🤖 AI Summary
This study addresses the lack of auditability in large language models (LLMs) when applied to qualitative data analysis, a limitation stemming from their opaque processing. To remedy this, the authors propose QualAnalyzer, an open-source Chrome extension that atomizes each data segment and independently logs prompts, inputs, and outputs, thereby enabling full traceability and auditability of the LLM analytical process for the first time.

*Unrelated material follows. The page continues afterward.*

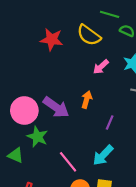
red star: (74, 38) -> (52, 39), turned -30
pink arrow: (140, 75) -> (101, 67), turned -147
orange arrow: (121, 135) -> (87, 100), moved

Integrating browser-based functionality, Google Workspace compatibility, and systematic prompt engineering, QualAnalyzer facilitates rigorous comparative analysis between LLM-generated and human judgments. Empirical validation through two case studies—essay scoring and interview thematic coding—demonstrates that this approach substantially enhances transparency and methodological robustness in LLM-assisted qualitative research.
📝 Abstract
Large language models are increasingly used for qualitative data analysis, but many workflows obscure how analytic conclusions are produced. We present QualAnalyzer, an open-source Chrome extension for Google Workspace that supports atomistic LLM analysis by processing each data segment independently and preserving the prompt, input, and output for every unit. Through two case studies -- holistic essay scoring and deductive thematic coding of interview transcripts -- we show that this approach creates a legible audit trail and helps researchers investigate systematic differences between LLM and human judgments. We argue that process auditability is essential for making LLM-assisted qualitative research more transparent and methodologically robust.